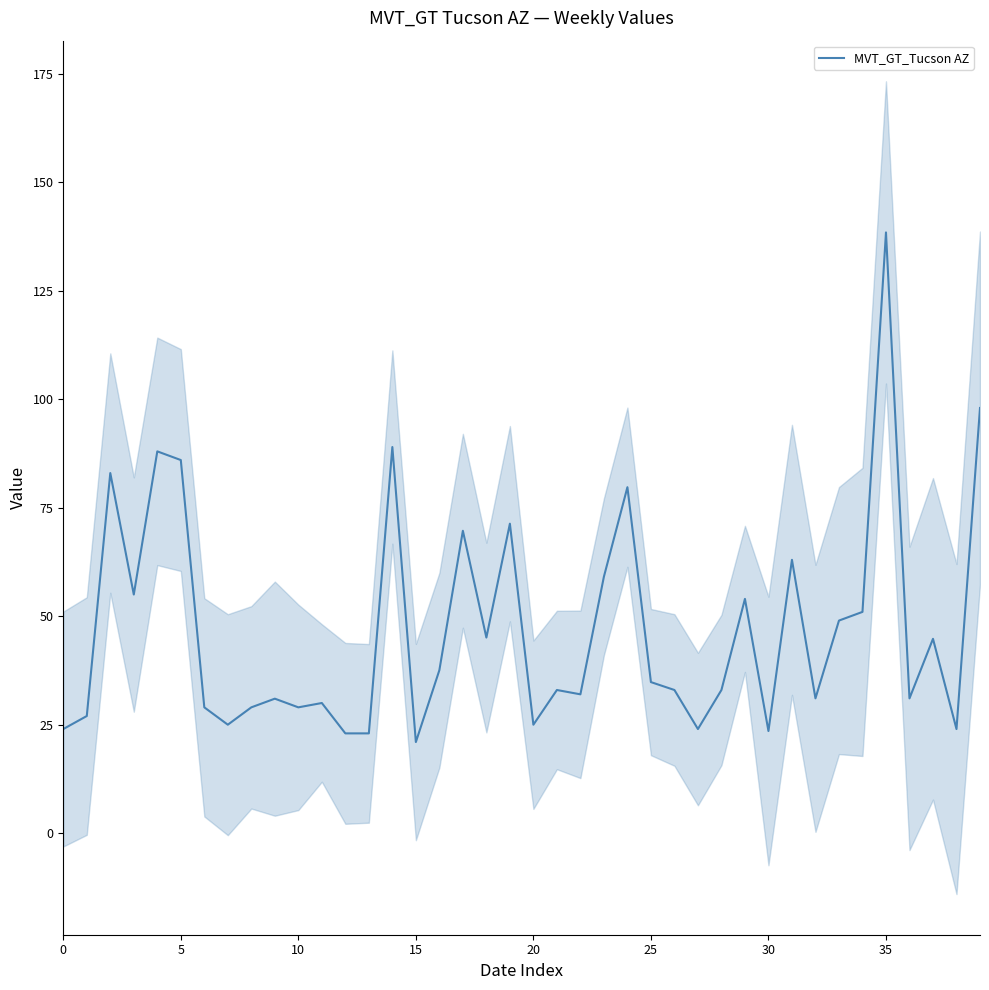

What is the value of the 4th point from the left?

55.0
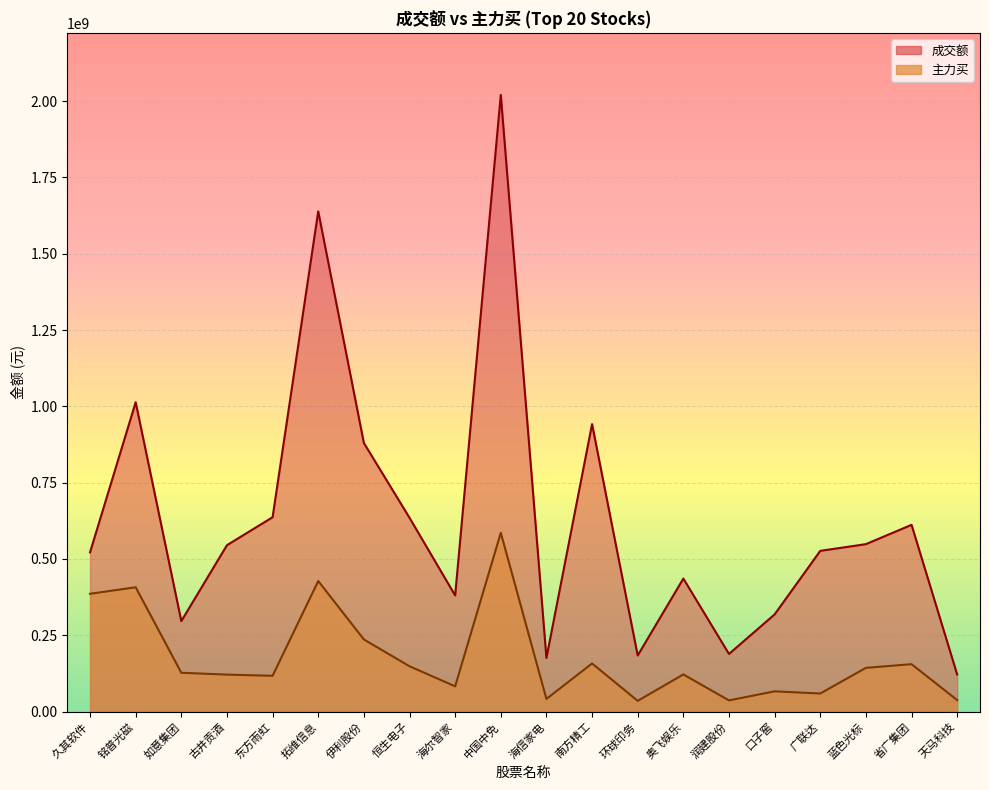

List the series in order of their peak value, highest first.

成交额, 主力买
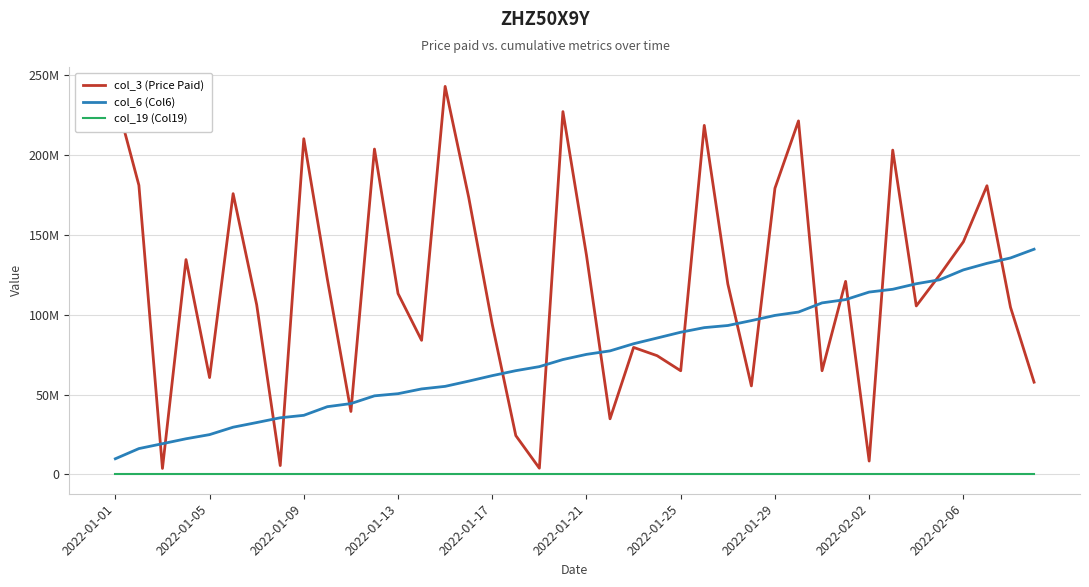

What are all the series names shown in the legend?

col_3 (Price Paid), col_6 (Col6), col_19 (Col19)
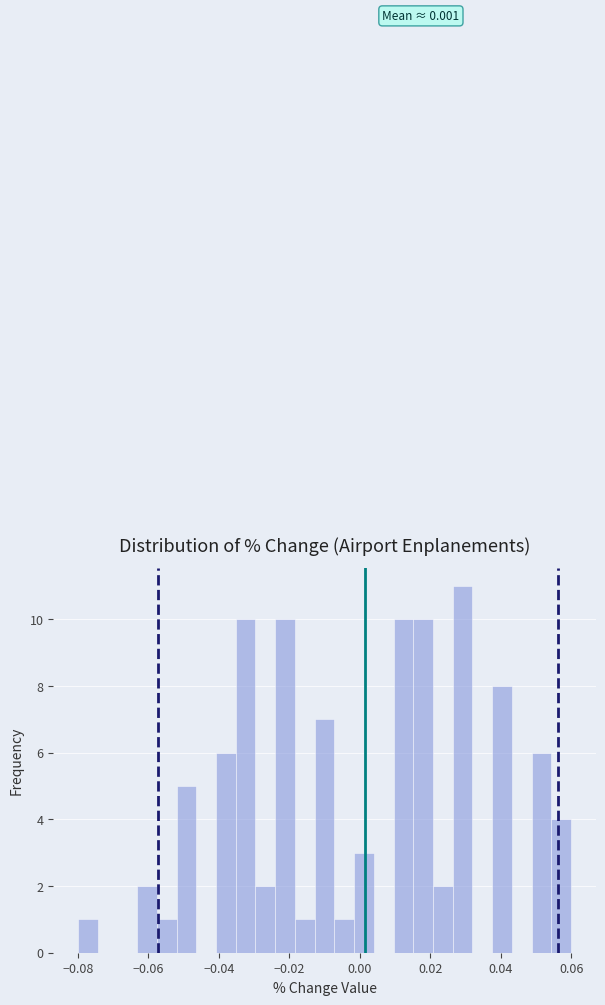

Around what value on the x-axis is the tallest bar? Give the approximate position of its centre, as read against the axis.

0.030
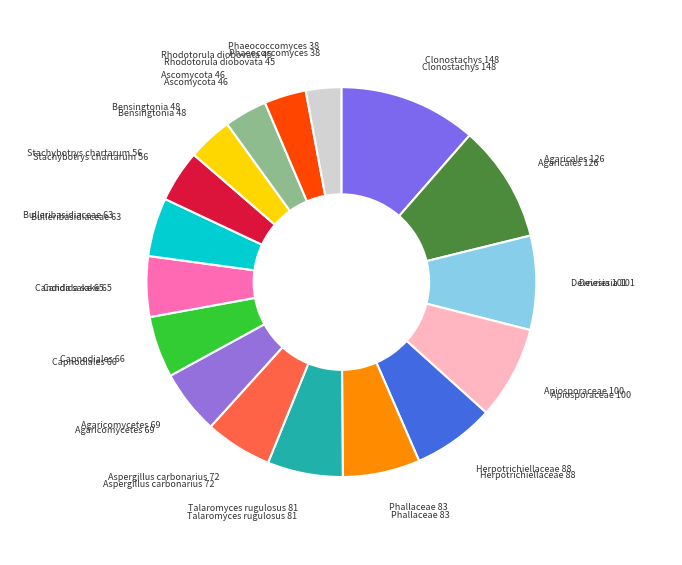

How many segments does this pie chart have?

17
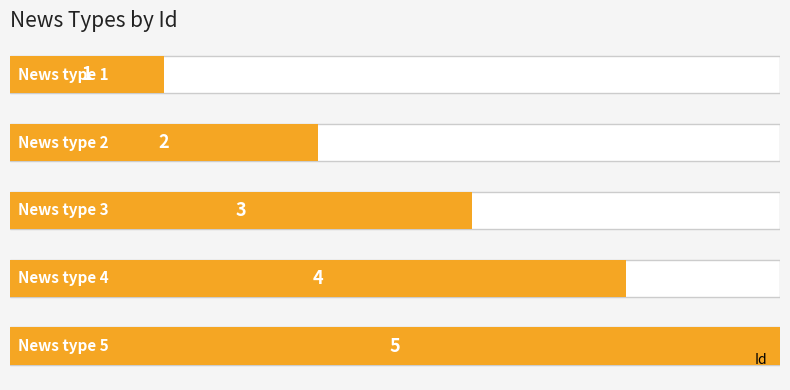

The value at 0 is 1. True or false?

True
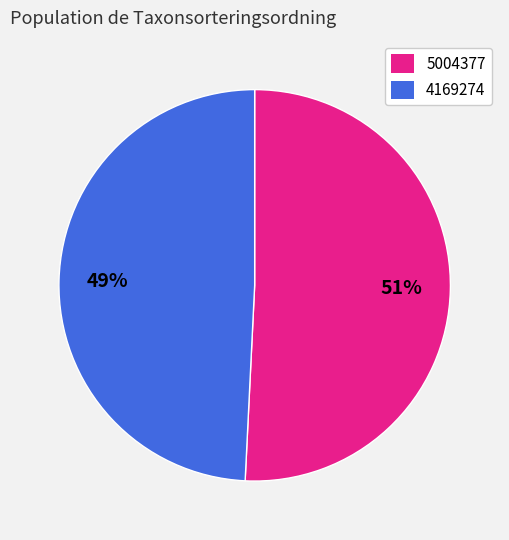

To the nearest percent, what is the difference between the largest and smallest slice percentages?

2%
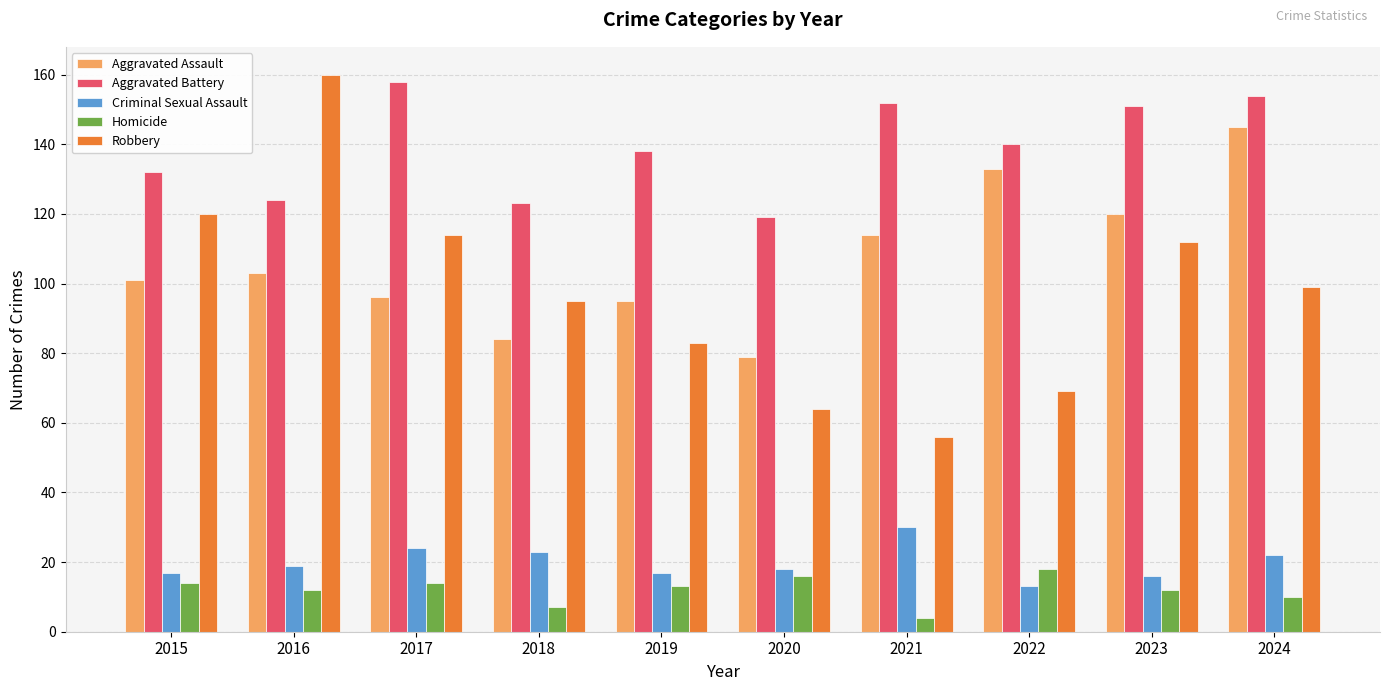

Which series has the largest total across all categories?

Aggravated Battery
=====
* _DESCRIPTION OF THE TASK_
Reproduce all of the records above word for word, but leave out the pictures.

* _SOLUTION TO THE EXERCISE_
What is the value of the 4th point from the left?

55.0

List the series in order of their peak value, highest first.

成交额, 主力买

What are all the series names shown in the legend?

col_3 (Price Paid), col_6 (Col6), col_19 (Col19)

Around what value on the x-axis is the tallest bar? Give the approximate position of its centre, as read against the axis.

0.030

How many segments does this pie chart have?

17

The value at 0 is 1. True or false?

True

To the nearest percent, what is the difference between the largest and smallest slice percentages?

2%

Which series has the largest total across all categories?

Aggravated Battery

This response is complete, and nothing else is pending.